A first reaction I could imagine would be "Well, fix the guidelines". And I would agree, but only partially. Yes, adding rules to the guidelines would fix this issue. But I think that reaction would miss something more fundamental about this behaviour, and this is what I will try to articulate in this post.
Disclaimer: These reflections stem from an observation during my research, it was meant as an "inter-rater evaluation (Kimi-k2.5 vs Llama3.1-70b)" for epistemic report of the findings. This behaviour was not the center of the study.
Existing literature on Judges biases
LLM-as-a-judge is extensively studied, and even on Less Wrong and Alignment Forum[2] there is plenty of material. Position bias[3], verbosity bias[3], self-preference[3], length bias[3], positive and leniency bias[4], these are well-documented.
The framing of most of these works and discussions are about reliability problem; judges are inconsistent, or they introduce noise that correlates with surface features rather than quality. This is also followed by prescriptions: better judges, ensemble, prompt permutation, human validation.

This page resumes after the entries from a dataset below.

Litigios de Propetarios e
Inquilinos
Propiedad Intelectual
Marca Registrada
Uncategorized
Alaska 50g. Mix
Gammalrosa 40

Here, in this post, I would like to pose a different framing. The behaviour observed is not a reliability problem but a directional problem.
The Letter vs The Spirit
In the legal system it is well defined, and I want to reuse it: "The Letter of the Law, and The Spirit of the Law". If I had to explain it plainly: There exists a balance between written rules and intent of a rule.
The judge above, seems to have strong roots in The Letter. It identified the failure, correctly reasoned about it, but marked the case as PASS, deferred to its guidelines rather than its own understanding of the failure. Whether that's the right behaviour depends entirely on what you expect from a judge. And I argue that this raises a much harder question than it can first appear.

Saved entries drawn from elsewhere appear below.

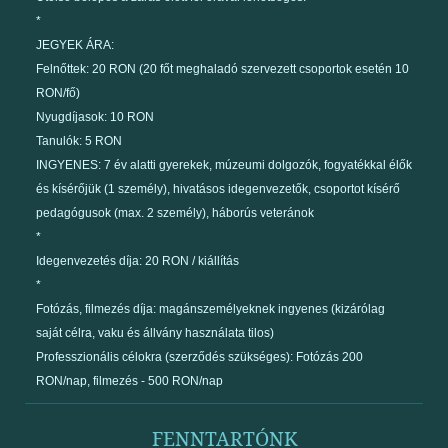
*
JEGYEK ÁRA:
Felnőttek: 20 RON (20 főt meghaladó szervezett csoportok esetén 10
RON/fő)
Nyugdíjasok: 10 RON
Tanulók: 5 RON
INGYENES: 7 év alatti gyerekek, múzeumi dolgozók, fogyatékkal élők
és kísérőjük (1 személy), hivatásos idegenvezetők, csoportot kísérő
pedagógusok (max. 2 személy), háborús veteránok
*
Idegenvezetés díja: 20 RON / kiállítás
*
Fotózás, filmezés díja: magánszemélyeknek ingyenes (kizárólag
saját célra, vaku és állvány használata tilos)
Professzionális célokra (szerződés szükséges): Fotózás 200
RON/nap, filmezés - 500 RON/nap
FENNTARTÓNK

One can write a guideline with more breadth and depth, But this would push the same problem a level down, and perhaps make this behaviour harder to detect. Which leads me to think: Either, one enumerates every possible edge case in advance, or, we accept that the system needs to exercise judgement about when to follow The Letter, and when to follow The Spirit. If we accept that judgement is needed, and that this is a balance, what does it imply for how we train and evaluate models?
The Epistemic Cost of Ignoring Direction
Here is the practical implication I want to be precise about.
If a judge systematically lean toward The Letter, then, it is biased in a specific direction. Every measured failure rate is therefore a lower bound of the true failure rate
Oppositely, if a judge systematically lean toward The Spirit, then, it represents an upper bound of the true failure rate.
This is a different kind of problem than biases documented in the existing literature. Documented biases, and Letter and Spirit bias can co-exist, but they have different implications. The first one implies random inflation, noise, that can be addressed by improving the system, there exist an optimisation. The second implies a systematic undercounting or overcounting, this should be considered a design choice rather than a failure to fix.
This means that current benchmarking does not offer epistemic report, and implicitly treats results as point estimates when they are, at best, bounds whose direction depends on a design choice we rarely make explicit.
If the Letter/Spirit balance is a design choice rather than a failure to fix, what does that mean for how we build benchmarks around judgement tasks in the first place? Can a model be reliably trained to adjust their Letter/Spirit dial depending on the task?
I don't think we know. I am not sure we have seriously asked.
LLM-as-a-Judge
Your LLM Judge May Be Biased (2024)
Ye, J. et al. (2024). Justice or Prejudice? Quantifying Biases in LLM-as-a-Judge.
Jain, S. et al. (2025). Beyond Consensus: Mitigating the Agreeableness Bias in LLM Judge Evaluations.